Page extract:
Marriage is about teamwork, not one person doing the bulk of the work while the other takes it easy. When one spouse is very busy, the other is supposed to pick up the slake and help out, not sit back and relax. 

It's frustrating and hurtful that he should have to keep going through this with her. She is able to help, she just chooses not to, and she knows that he will eventually do it for her. She's taking advantage of him.


----------



## MarriedTex (Sep 24, 2010)

People treat us the way we allow them to treat us. Up until now, it simply has been easier for you to shoulder all the burdens than to screw up the courage to call her out on her behavior - with meaningful consequences if she fails to make meaningful contributions to the family.

You have to sit her down and tell her - straightforward - that the current system of handling things is not sustainable, that you will no longer put up with it and that there are consequences for not contributing in a more equal manner.

The first step in this process is determining what consequences you can threaten. Are you willing to go to divorce? Kick her out of the marital bedroom? Cut up her credit cards? Just how important / meaningful is it to you. The heavier the consequences that you can realistically act upon, the more you display the importance of these issues to you. But only threaten consequences that you can enact. If you threaten and don't deliver, your words are meaningless from then on out.

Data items
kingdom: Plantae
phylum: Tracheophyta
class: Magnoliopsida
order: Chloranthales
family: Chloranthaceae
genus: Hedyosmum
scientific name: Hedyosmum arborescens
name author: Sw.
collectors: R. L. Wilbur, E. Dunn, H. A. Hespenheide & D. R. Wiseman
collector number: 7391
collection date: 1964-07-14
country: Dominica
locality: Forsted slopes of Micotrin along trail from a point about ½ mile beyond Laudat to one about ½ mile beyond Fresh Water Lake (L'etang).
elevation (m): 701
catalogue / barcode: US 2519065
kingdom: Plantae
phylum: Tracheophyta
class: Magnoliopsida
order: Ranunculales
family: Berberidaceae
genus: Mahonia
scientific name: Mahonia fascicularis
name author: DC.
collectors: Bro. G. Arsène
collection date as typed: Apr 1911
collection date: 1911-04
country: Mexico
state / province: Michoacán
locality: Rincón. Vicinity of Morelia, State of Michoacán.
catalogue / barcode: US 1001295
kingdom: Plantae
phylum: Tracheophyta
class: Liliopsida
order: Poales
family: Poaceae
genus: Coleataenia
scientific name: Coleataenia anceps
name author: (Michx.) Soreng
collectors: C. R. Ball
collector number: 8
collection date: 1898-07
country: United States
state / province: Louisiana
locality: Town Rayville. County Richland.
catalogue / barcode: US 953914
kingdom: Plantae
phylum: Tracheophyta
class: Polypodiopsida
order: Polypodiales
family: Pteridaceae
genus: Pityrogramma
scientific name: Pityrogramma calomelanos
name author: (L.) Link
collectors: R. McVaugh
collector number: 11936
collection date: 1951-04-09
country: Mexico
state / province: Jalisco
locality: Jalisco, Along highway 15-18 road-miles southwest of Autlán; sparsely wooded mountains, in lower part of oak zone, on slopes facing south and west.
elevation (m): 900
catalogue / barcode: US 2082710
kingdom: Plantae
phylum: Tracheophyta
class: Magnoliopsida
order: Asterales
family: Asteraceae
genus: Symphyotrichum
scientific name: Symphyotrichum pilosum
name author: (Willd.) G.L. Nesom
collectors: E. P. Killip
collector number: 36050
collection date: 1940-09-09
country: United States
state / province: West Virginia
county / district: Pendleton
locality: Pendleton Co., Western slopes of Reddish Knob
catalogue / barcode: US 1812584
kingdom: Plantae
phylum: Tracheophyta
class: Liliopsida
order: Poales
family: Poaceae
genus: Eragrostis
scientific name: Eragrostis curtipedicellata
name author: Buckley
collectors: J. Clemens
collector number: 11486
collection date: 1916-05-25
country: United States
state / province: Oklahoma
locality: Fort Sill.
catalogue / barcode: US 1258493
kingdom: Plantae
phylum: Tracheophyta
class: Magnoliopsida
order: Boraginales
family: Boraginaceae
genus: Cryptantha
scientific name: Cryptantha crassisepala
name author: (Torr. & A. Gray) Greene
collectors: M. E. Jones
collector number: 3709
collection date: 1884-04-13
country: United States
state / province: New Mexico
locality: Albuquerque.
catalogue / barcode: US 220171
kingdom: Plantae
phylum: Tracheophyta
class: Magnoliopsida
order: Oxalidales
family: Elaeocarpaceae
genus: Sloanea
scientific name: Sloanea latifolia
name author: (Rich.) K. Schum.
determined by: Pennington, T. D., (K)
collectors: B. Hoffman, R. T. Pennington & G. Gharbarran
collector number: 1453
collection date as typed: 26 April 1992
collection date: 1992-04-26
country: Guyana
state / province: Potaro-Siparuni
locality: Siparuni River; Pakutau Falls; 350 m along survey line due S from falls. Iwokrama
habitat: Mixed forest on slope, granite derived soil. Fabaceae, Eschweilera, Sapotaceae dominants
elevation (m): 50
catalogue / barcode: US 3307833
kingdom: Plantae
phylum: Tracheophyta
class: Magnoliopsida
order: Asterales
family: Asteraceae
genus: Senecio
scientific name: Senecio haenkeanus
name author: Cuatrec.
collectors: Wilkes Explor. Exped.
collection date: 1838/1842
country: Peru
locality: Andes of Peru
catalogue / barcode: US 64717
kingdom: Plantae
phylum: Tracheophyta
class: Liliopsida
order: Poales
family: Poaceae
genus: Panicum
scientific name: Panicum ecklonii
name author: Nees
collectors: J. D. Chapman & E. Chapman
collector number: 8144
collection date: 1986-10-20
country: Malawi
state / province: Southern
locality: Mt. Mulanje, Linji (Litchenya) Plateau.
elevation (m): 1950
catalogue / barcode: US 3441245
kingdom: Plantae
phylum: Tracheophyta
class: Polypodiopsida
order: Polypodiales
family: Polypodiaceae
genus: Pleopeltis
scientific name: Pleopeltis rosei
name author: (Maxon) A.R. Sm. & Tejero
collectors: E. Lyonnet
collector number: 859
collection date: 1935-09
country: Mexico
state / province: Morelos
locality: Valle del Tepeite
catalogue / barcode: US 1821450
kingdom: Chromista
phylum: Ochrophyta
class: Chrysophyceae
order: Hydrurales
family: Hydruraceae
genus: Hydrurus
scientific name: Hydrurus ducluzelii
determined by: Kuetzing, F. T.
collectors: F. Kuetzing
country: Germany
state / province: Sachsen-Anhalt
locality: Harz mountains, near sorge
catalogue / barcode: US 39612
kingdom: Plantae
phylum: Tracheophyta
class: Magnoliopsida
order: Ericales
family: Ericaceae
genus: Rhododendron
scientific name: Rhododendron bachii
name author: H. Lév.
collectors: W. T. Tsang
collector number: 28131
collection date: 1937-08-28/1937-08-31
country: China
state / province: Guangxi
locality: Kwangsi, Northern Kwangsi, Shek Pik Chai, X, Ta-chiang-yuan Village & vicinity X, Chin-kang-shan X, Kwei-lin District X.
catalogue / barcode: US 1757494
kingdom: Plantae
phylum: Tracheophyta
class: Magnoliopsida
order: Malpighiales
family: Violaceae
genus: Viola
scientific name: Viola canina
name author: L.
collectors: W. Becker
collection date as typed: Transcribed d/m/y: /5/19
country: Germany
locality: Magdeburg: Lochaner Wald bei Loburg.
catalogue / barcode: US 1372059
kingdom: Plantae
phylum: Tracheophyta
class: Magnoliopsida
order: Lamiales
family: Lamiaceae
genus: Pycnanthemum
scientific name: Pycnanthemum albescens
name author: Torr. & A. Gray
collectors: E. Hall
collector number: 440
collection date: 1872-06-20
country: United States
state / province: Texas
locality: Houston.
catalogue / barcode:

Exercise description: List each consequence that the marriage thread names as one to consider threatening. You can leave the material aside.

Output:
- Going to divorce
- Kicking her out of the marital bedroom
- Cutting up her credit cards